Like everybody else I am fascinated with money. Although I would like to read about methods of controlling my spending urges, I want to learn more about where it came from, how it went down in history, how does capital accumulate and grow, and how does it affect societies. So move over mysticism and tales of the love-inspired Majnun. The History of Money by Jack Weatherford is a fasci-nating account but I mustered up the courage to read Thomas Picketty’s highly recommended Capital in the Twenty-First Century, a giant of a book that is still a bestseller everywhere. I began with bated breath until my head was swimming with wealth accumulation, distribution and inequality. I don’t have to be put under duress to confess that I could not read through the intimidating bulk of the book. I would have been sweating on this one and banging my head at the same time, but I was saved by the Karachi heatwave. As anybody can imagine, I survived to tell the tale.

The rising temperature, the unbearable and stifling heat, and the daily toll of the dead made me pull out this thick tome from the steadily growing pile of must-reads. Karachi would have made an ideal case study for this book. Appropriately it is called This Changes Everything: Capitalism vs. the Climate, and is the latest book penned by Naomi Klein, the renowned Canadian journalist who is the author of two other important books and has taken on a single-handed crusade against what is described as “the most profound threat humanity has ever received: the war the current economic model is waging against life on earth” — all forms of life that is. Are we going to twiddle our thumbs as we watch another wave of mass extinction?

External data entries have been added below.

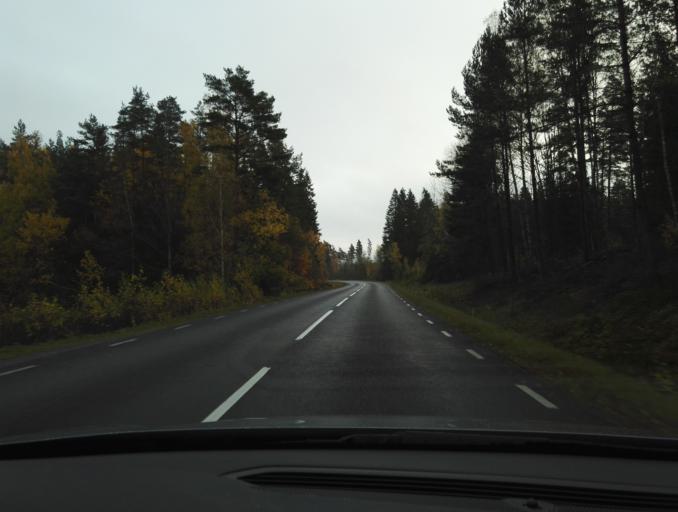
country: SE
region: Kronoberg
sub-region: Vaxjo Kommun
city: Vaexjoe
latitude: 57.0068
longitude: 14.7593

Klein takes on the issues of climate change and not only does she debunk several myths, she is very clear in identifying corporate greed as the driving force behind the mass destruction. No less than a “civilisational wake-up call”, I can understand why Arundhati Roy speaks of her as “among the most inspirational political thinkers in the world today” and Amitav Ghosh considers it “one of the most important books of the decade.” The part I liked best about the book is that moving on from the problems Klein is very lucid on the solutions: “reining in corporate power, rebuilding local econo-mies and reclaiming democracies,” all lessons which we in Pakistan need to take seriously.

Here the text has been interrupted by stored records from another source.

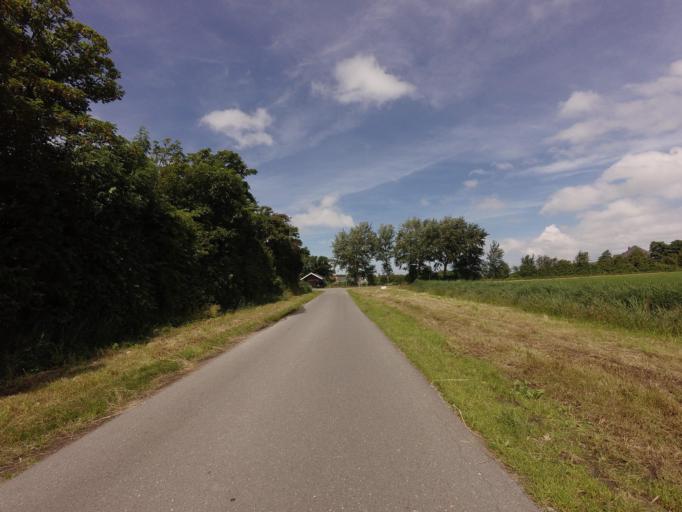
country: NL
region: North Holland
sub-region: Gemeente Texel
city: Den Burg
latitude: 53.0828
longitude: 4.8798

If you are not put off by the title or the theme, then you will be fascinated by The Emperor of All Maladies: A Biography of Cancer, by Siddhartha Mukherjee, no less gripping than a thriller in the best sense of the word and presented in such a way as to make cancer a theme you would want to read about. It is a far cry from the jargon-filled do-it-yourself or all-you-needed-to-know kind of books and does not intimidate the reader with medical terminology. Filled with details, nevertheless, it makes cancer come alive as a human concern, a subject worthy of attention.

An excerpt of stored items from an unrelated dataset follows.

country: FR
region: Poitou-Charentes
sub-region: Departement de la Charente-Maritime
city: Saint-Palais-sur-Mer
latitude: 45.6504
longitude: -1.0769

Not that I am obtuse in picking up vibes about books, but it took strong recommendations from three cousins one after another before I managed to pick up Jared Diamond’s Guns, Germs, and Steel: The Fates of Human Societies, with the enigmatic description “a short history of everybody for the last 13,000 years”. It describes itself as an enquiry but it is really a guide to the question as to why Europe became the “cradle of modern societies” and gave rise to capitalism and science as we know it, which are then defined as the two dominant forces in our contemporary world. Packed with information, the book is highly readable but the best thing is that sceptics such as myself don’t have to agree with the forceful flow of the cold, cutting logic.

Can I sneak in a book I have not read but would very much like to? But then what are reading lists if not extended wish lists? Even more than the novels of the elusive Elena Ferrante, top on my wish list is Only the Longest Threads by Tasneem Zehra Husain, a top physicist-turned-author and I am currently waiting to get a copy. Until then I have to be content with descriptions which are highly unusual: “Science is done by real human beings, with human concerns. Only the Longest Threads tells a story that conveys the human side of science in a way that is as moving as it is accurate”, says the recommendation from Sean Carroll, himself a theoretical physicist and author.